- About this task:
Quote every line below exactly and skip any picture.

- Material for this task:
▼▼▼

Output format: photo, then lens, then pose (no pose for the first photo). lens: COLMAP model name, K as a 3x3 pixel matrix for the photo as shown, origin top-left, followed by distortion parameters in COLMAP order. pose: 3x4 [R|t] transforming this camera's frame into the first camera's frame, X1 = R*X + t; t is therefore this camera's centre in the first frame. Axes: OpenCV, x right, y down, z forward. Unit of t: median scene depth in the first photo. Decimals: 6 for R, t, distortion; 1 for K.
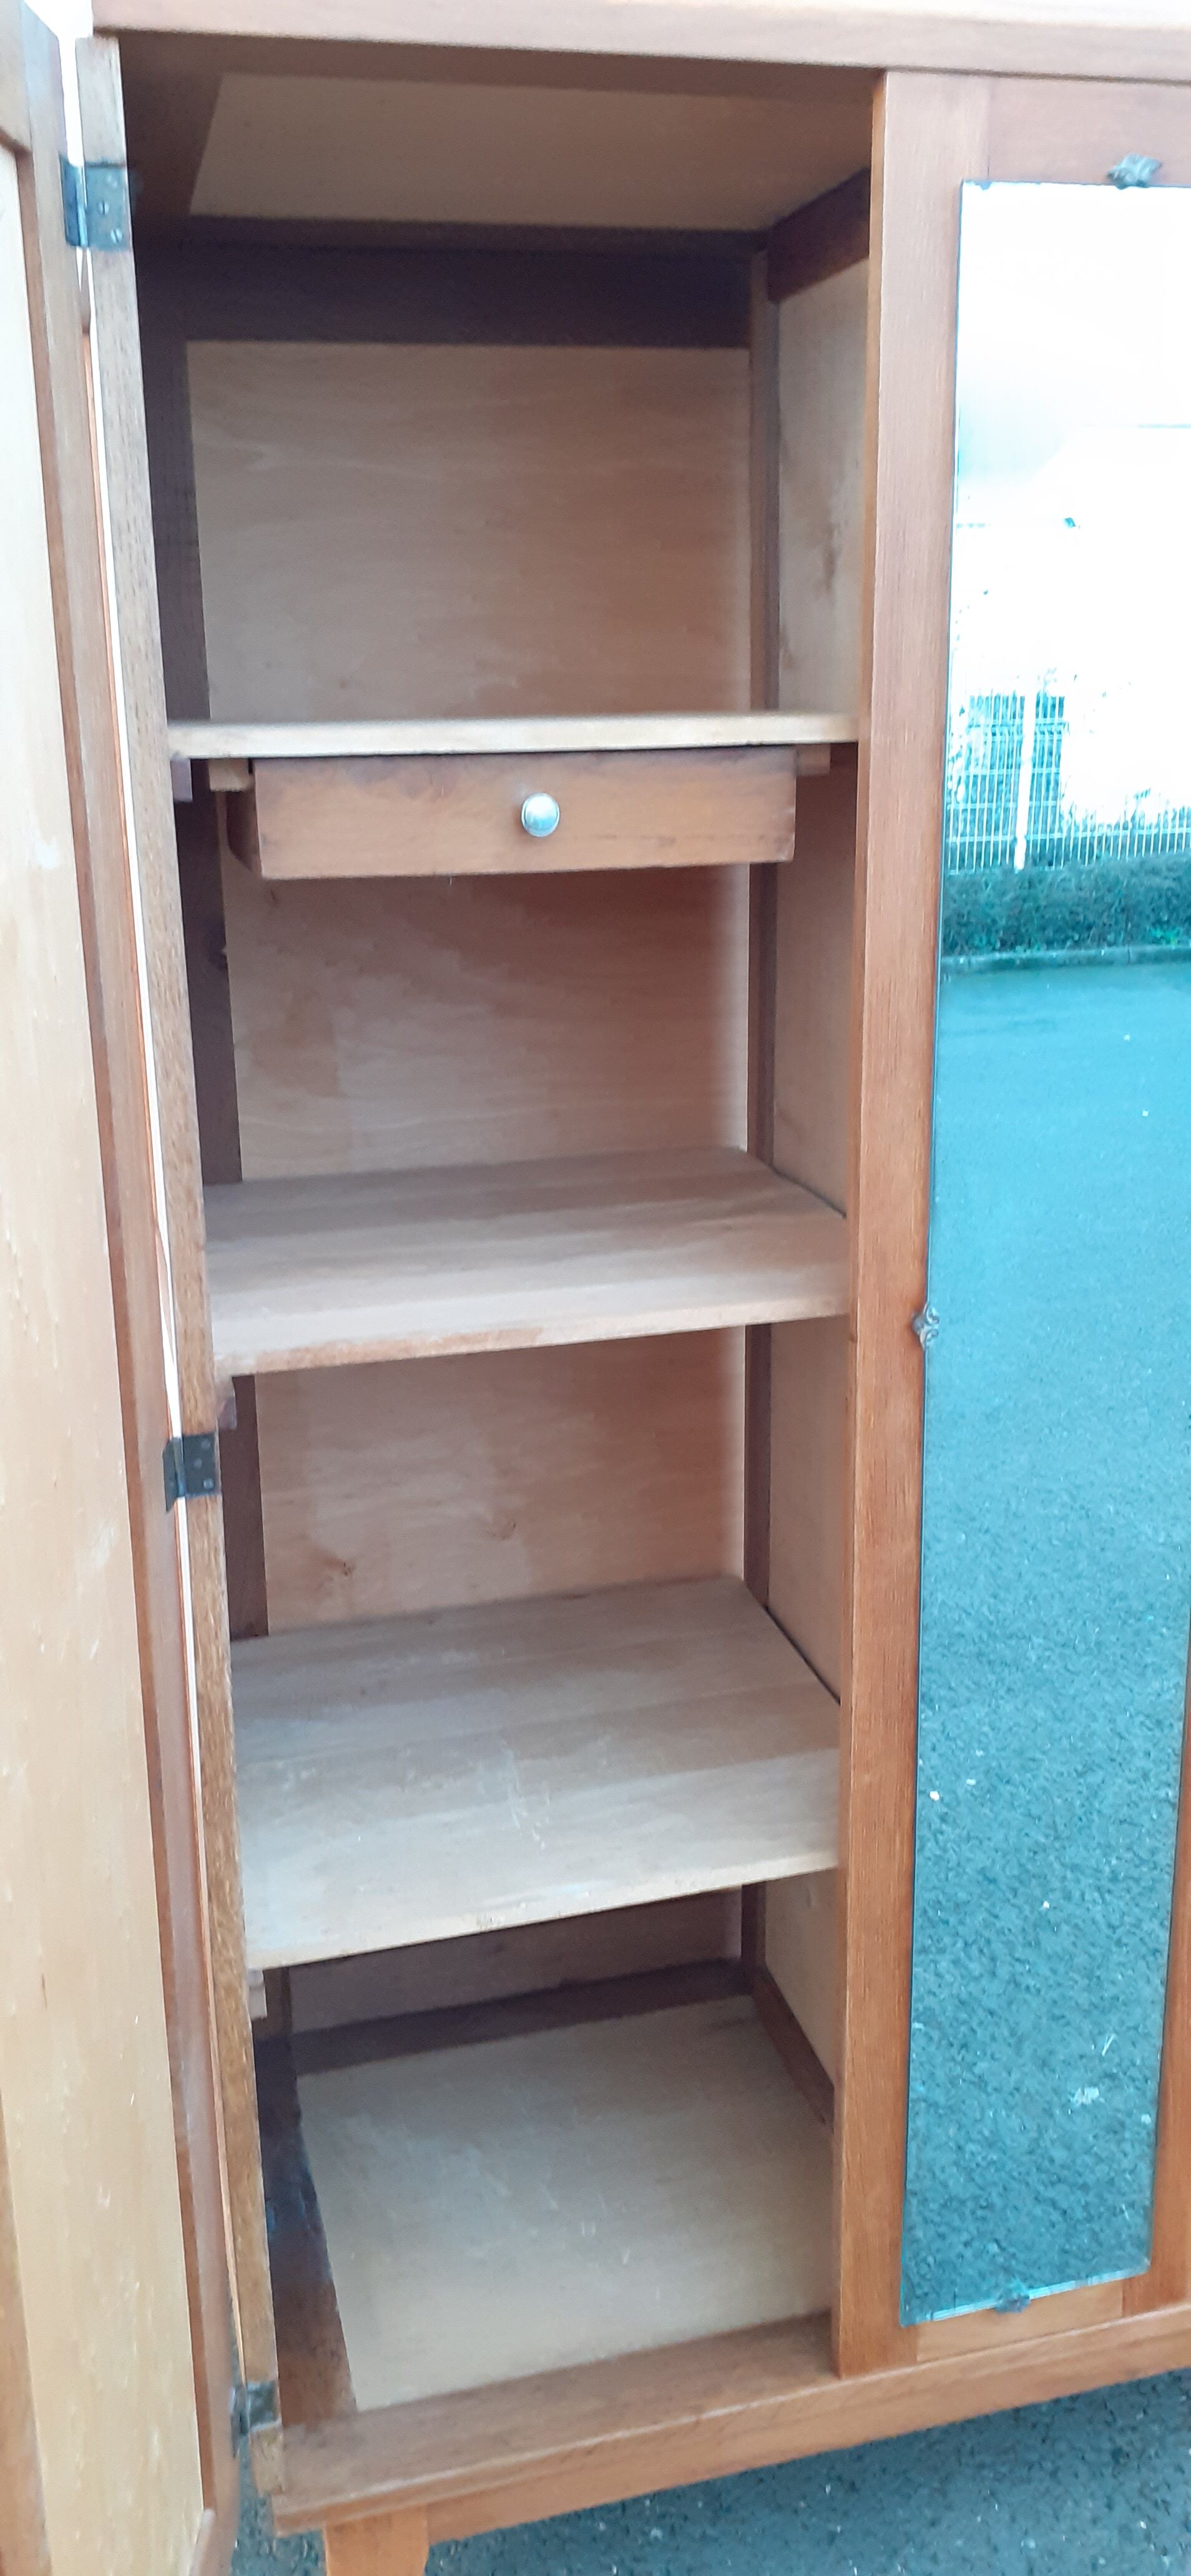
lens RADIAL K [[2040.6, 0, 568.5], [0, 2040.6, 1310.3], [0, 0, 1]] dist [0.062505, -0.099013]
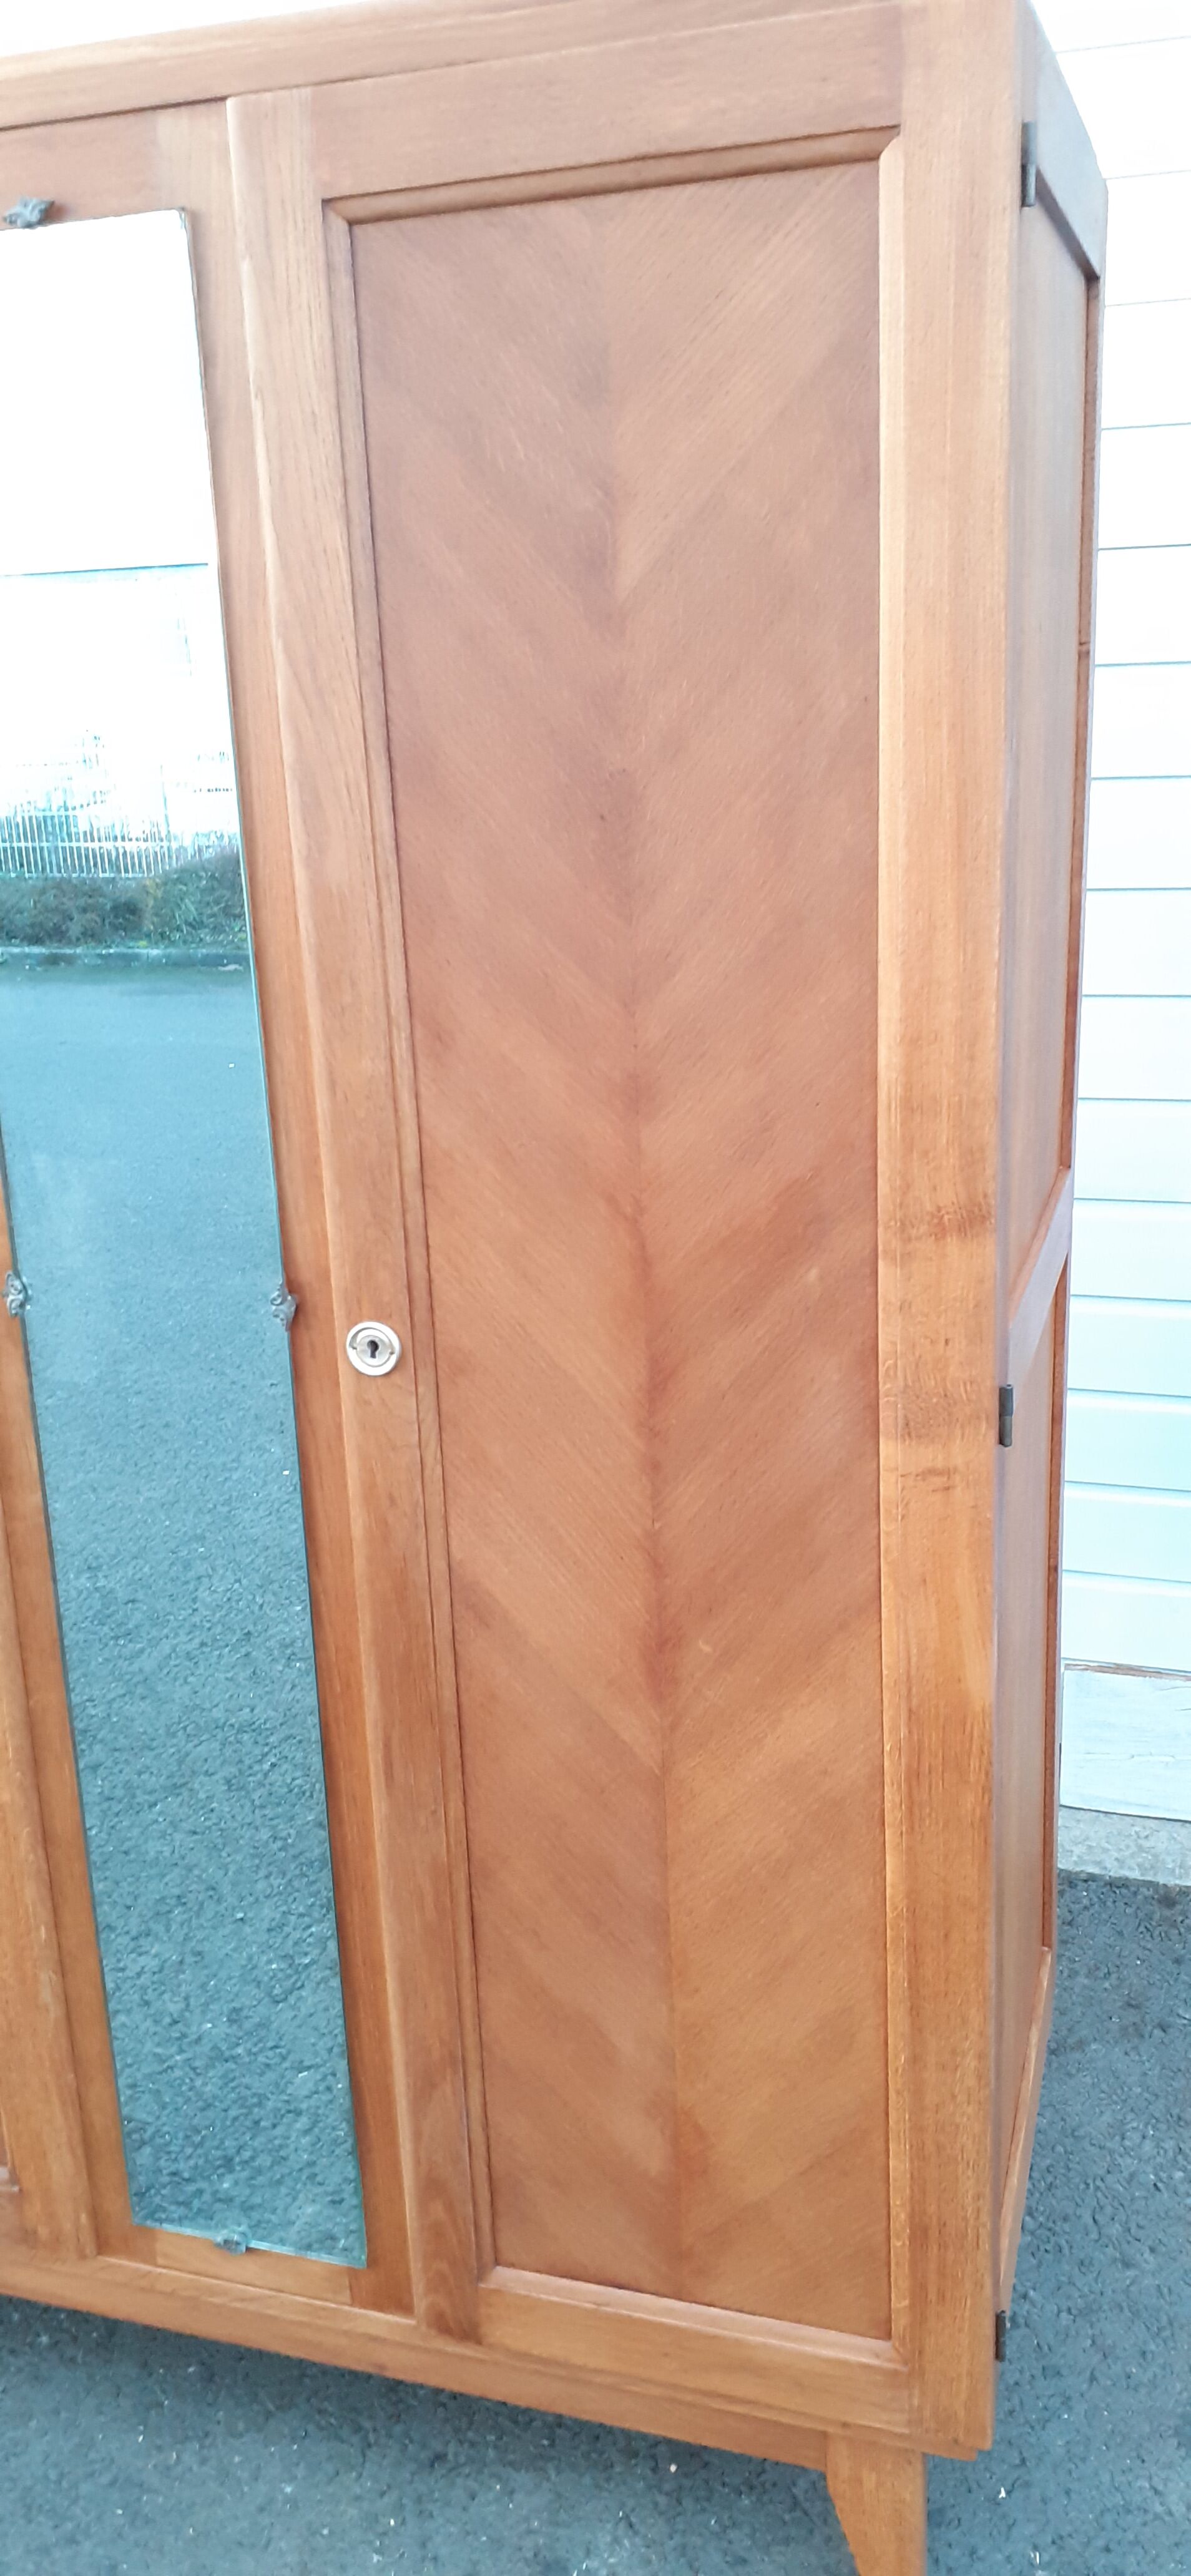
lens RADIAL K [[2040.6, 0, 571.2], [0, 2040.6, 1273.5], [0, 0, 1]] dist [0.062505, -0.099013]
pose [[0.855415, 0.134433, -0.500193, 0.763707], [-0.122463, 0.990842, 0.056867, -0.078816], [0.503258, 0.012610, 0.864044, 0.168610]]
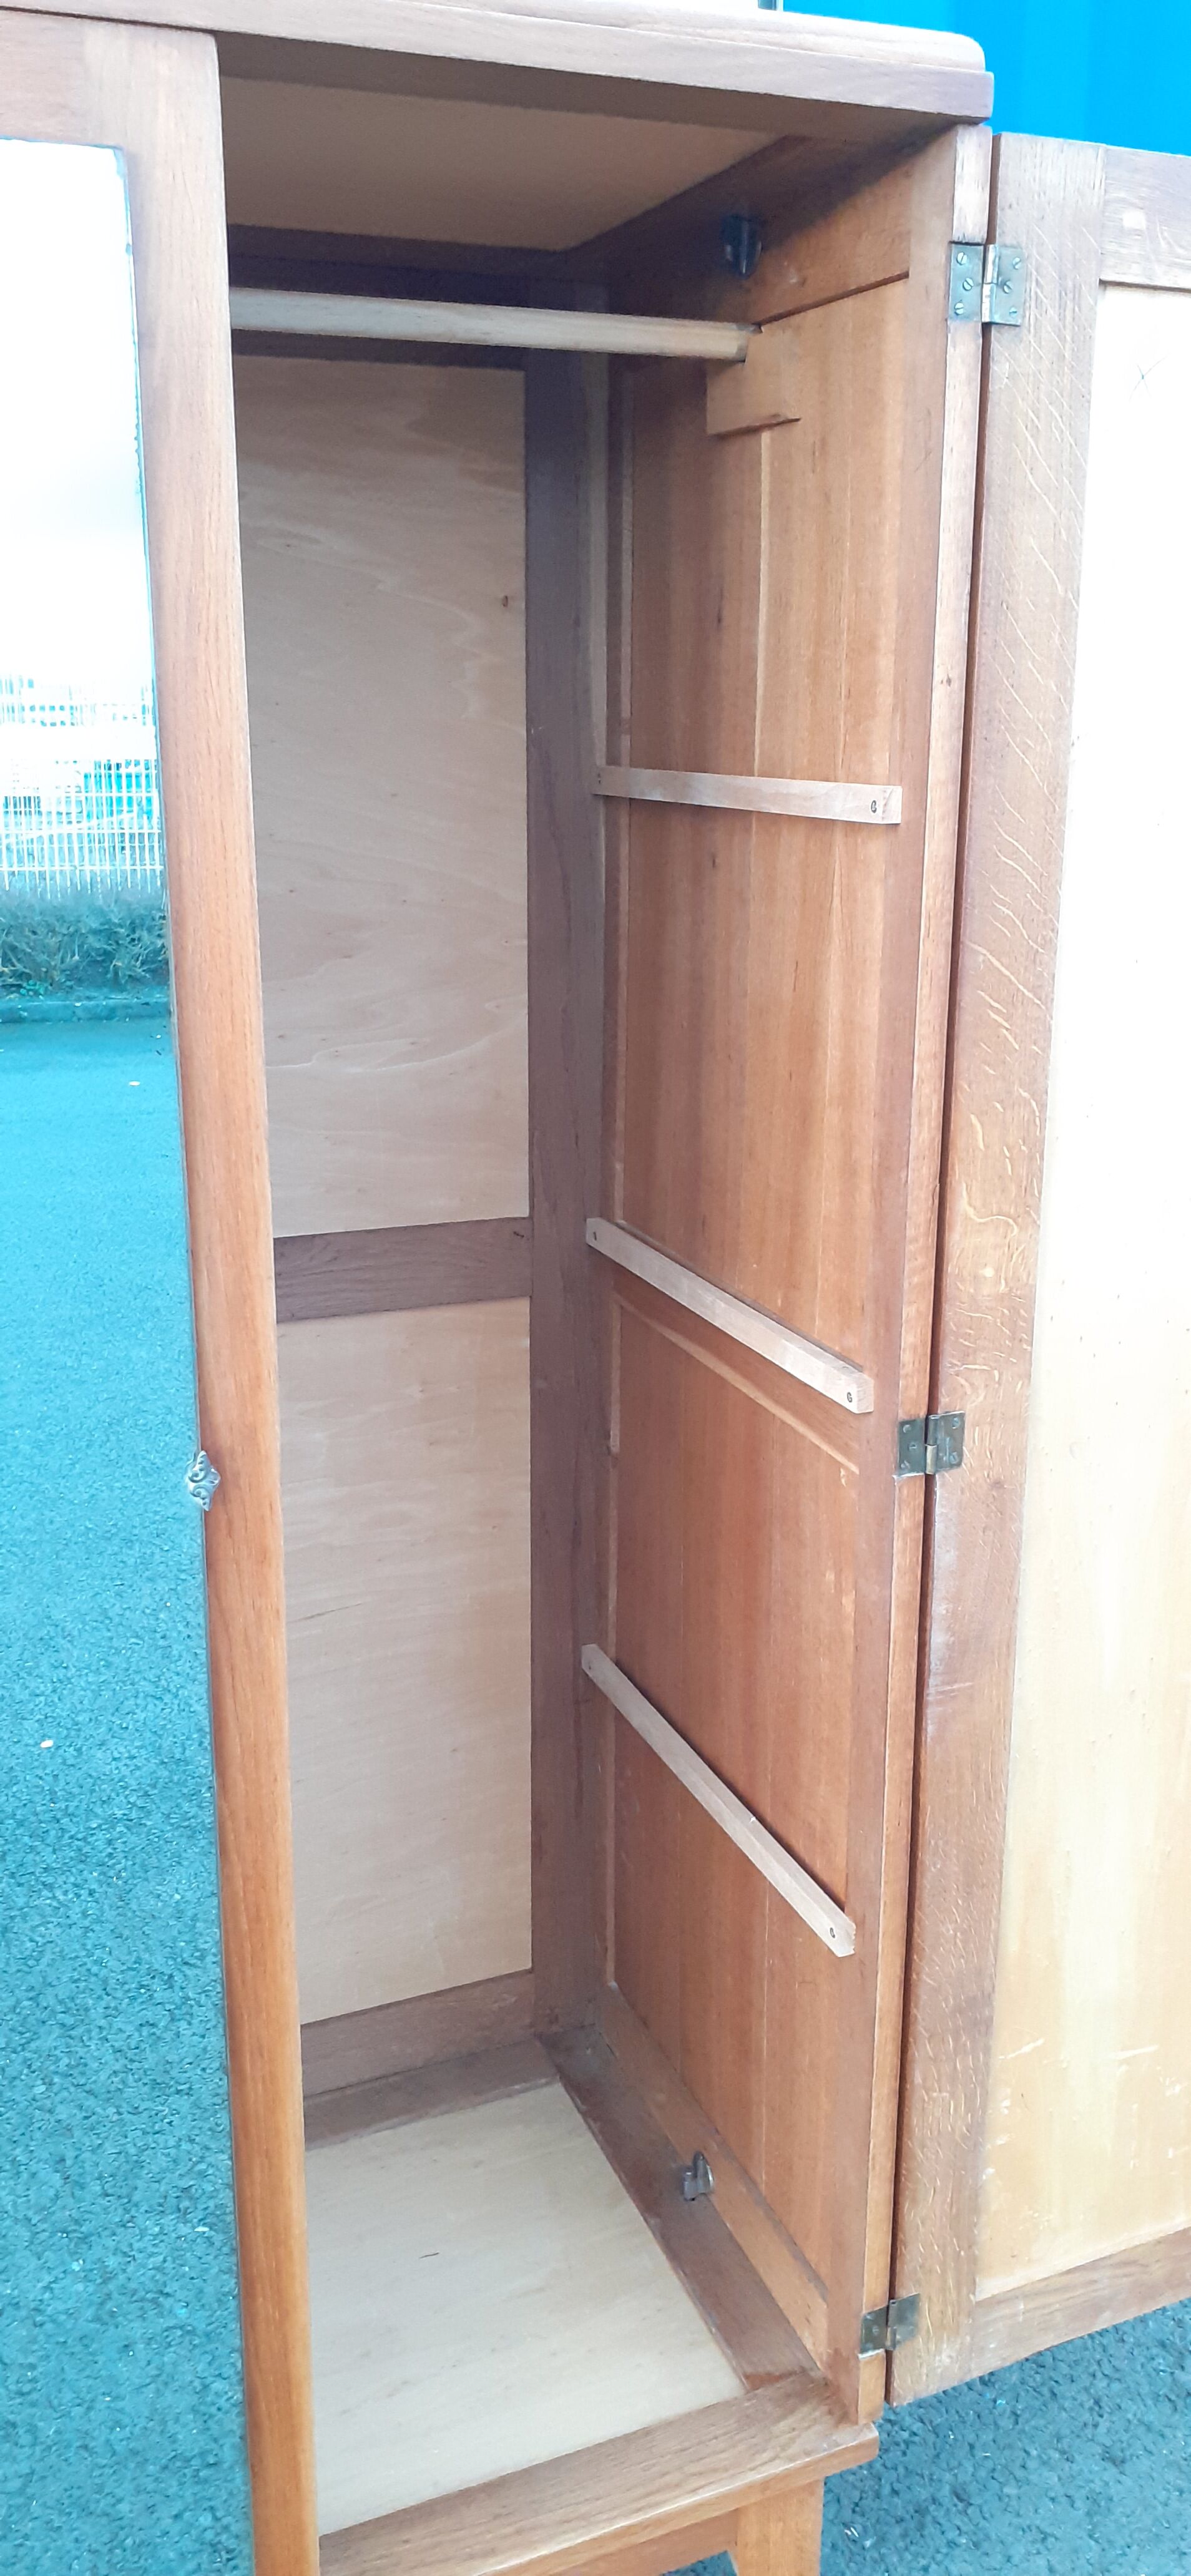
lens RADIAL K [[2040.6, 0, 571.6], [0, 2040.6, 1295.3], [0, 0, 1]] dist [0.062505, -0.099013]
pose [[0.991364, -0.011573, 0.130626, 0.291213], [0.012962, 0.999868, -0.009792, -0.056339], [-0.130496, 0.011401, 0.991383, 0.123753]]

▲▲▲

- Response to this exercise:
Output format: photo, then lens, then pose (no pose for the first photo). lens: COLMAP model name, K as a 3x3 pixel matrix for the photo as shown, origin top-left, followed by distortion parameters in COLMAP order. pose: 3x4 [R|t] transforming this camera's frame into the first camera's frame, X1 = R*X + t; t is therefore this camera's centre in the first frame. Axes: OpenCV, x right, y down, z forward. Unit of t: median scene depth in the first photo. Decimals: 6 for R, t, distortion; 1 for K.
lens RADIAL K [[2040.6, 0, 568.5], [0, 2040.6, 1310.3], [0, 0, 1]] dist [0.062505, -0.099013]
lens RADIAL K [[2040.6, 0, 571.2], [0, 2040.6, 1273.5], [0, 0, 1]] dist [0.062505, -0.099013]
pose [[0.855415, 0.134433, -0.500193, 0.763707], [-0.122463, 0.990842, 0.056867, -0.078816], [0.503258, 0.012610, 0.864044, 0.168610]]
lens RADIAL K [[2040.6, 0, 571.6], [0, 2040.6, 1295.3], [0, 0, 1]] dist [0.062505, -0.099013]
pose [[0.991364, -0.011573, 0.130626, 0.291213], [0.012962, 0.999868, -0.009792, -0.056339], [-0.130496, 0.011401, 0.991383, 0.123753]]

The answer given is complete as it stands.